▶ [Action item]: Please copy the text of each entry below word for word, leaving out the pictures.

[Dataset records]
--------------------

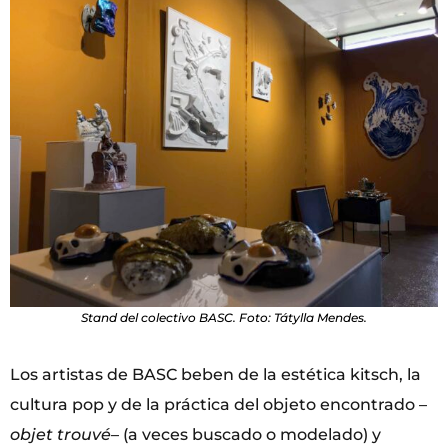
Stand del colectivo BASC. Foto: Tátylla Mendes.
Los artistas de BASC beben de la estética kitsch, la
cultura pop y de la práctica del objeto encontrado –
objet trouvé
– (a veces buscado o modelado) y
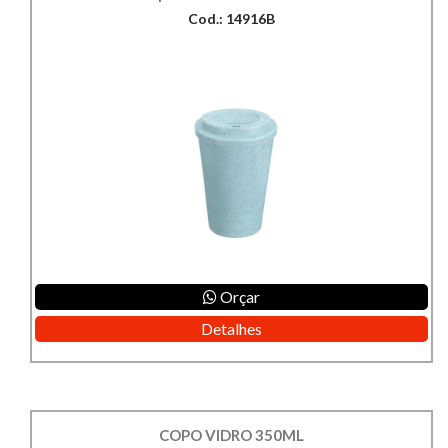
Cod.: 14916B
Orçar
Detalhes
COPO VIDRO 350ML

--------------------

▶ [Exercise response]:
Stand del colectivo BASC. Foto: Tátylla Mendes.
Los artistas de BASC beben de la estética kitsch, la
cultura pop y de la práctica del objeto encontrado –
objet trouvé
– (a veces buscado o modelado) y
Cod.: 14916B
Orçar
Detalhes
COPO VIDRO 350ML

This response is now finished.